Identification of a d-Arabinose-5-Phosphate Isomerase in the Gram-Positive Clostridium tetani

Abstract

d-Arabinose-5-phosphate (A5P) isomerases (APIs) catalyze the interconversion of d-ribulose-5-phosphate and d-arabinose-5-phosphate. Various Gram-negative bacteria, such as the uropathogenic Escherichia coli strain CFT073, contain multiple API paralogs (KdsD, GutQ, KpsF, and c3406) that have been assigned various cellular functions. The d-arabinose-5-phosphate formed by these enzymes seems to play important roles in the biosynthesis of lipopolysaccharide (LPS) and group 2 K-antigen capsules, as well as in the regulation of the cellular d-glucitol uptake and uropathogenic infectivity/virulence. The genome of a Gram-positive pathogenic bacterium, Clostridium tetani, contains a gene encoding a putative API, C. tetani API (CtAPI), even though C. tetani lacks both LPS and capsid biosynthetic genes. To better understand the physiological role of d-arabinose-5-phosphate in this Gram-positive organism, recombinant CtAPI was purified and characterized. CtAPI displays biochemical characteristics similar to those of APIs from Gram-negative organisms and complements the API deficiency of an E. coli API knockout strain. Thus, CtAPI represents the first d-arabinose-5-phosphate isomerase to be identified and characterized from a Gram-positive bacterium.IMPORTANCE The genome of Clostridium tetani, a pathogenic Gram-positive bacterium and the causative agent of tetanus, contains a gene (the CtAPI gene) that shares high sequence similarity with those of genes encoding d-arabinose-5-phosphate isomerases. APIs play an important role within Gram-negative bacteria in d-arabinose-5-phosphate production for lipopolysaccharide biosynthesis, capsule formation, and regulation of cellular d-glucitol uptake. The significance of our research is in identifying and characterizing CtAPI, the first Gram-positive API. Our findings show that CtAPI is specific to the interconversion of arabinose-5-phosphate and ribulose-5-phosphate while having no activity with the other sugars and sugar phosphates tested. We have speculated a regulatory role for this API in C. tetani, an organism that does not produce lipopolysaccharide.

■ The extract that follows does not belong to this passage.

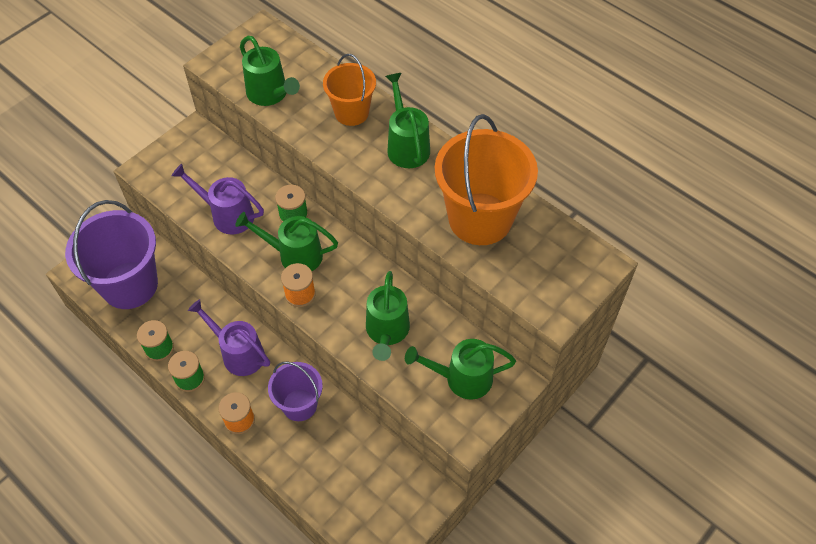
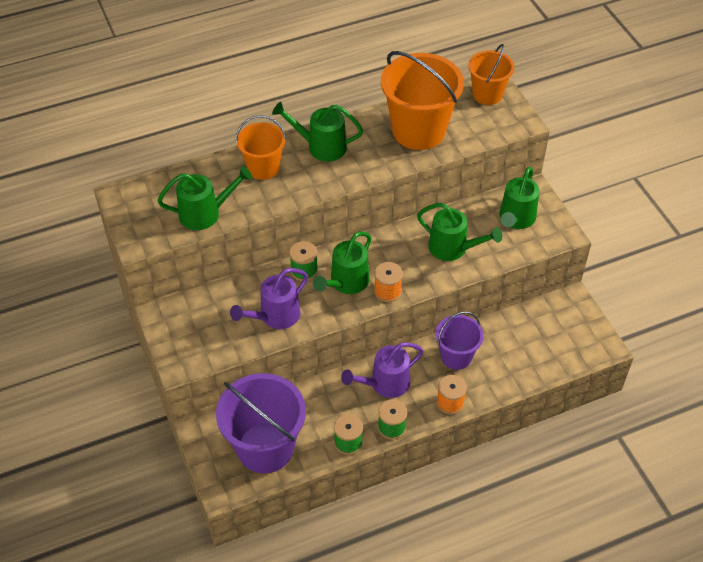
camera: 65 degrees left, 5 degrees down
(579, 263) = (487, 94): none -> orange bucket

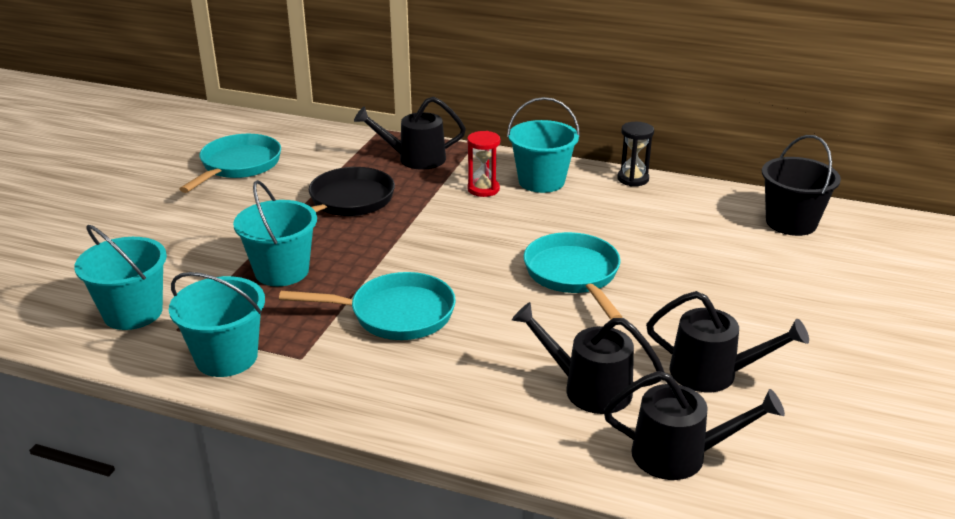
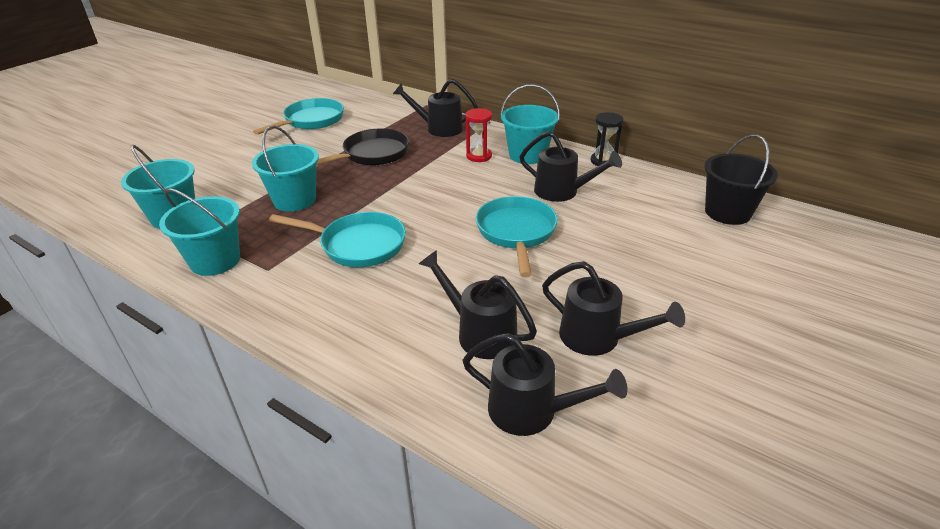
camera: 15 degrees right, 5 degrees up
(603, 221) = (563, 192): none -> black watering can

Keywords: Clostridium tetani; aldose-ketose isomerase; arabinose-5-phosphate; isomerase; kinetics; ribulose-5-phosphate.

FIG 1

Multiple-sequence alignment of the sequences of CtAPI and the APIs of E. coli. Sequences were aligned using Clustal W (27). An asterisk denotes residues absolutely conserved, a colon denotes conservative replacements, and a period denotes semiconservative replacements.

FIG 2

Genomic contexts of gutQ in E. coli K-12 MG1655 (A) and the gene encoding CtAPI in C. tetani (B). Genes potentially involved in sugar metabolism and transport are shaded in dark gray.

FIG 3

Complementation of the A5P deficiency of E. coli strain TCM15 on an LB agar plate. (Left side of plate) Agar containing LB medium supplemented with 15 μM A5P, 10 μM G6P, and 0.1 mg/ml ampicillin. (Right side of plate) Agar containing LB medium supplemented with 0.1 mg/ml ampicillin. On both sides, the wedges were streaked with E. coli TCM15 harboring pT7-7-c3406 (positive control, wedge 1), E. coli TCM15 harboring pT7-7 (vector control, wedge 2), and E. coli TCM15 harboring pT7-7-CtAPI (CtAPI, wedge 3).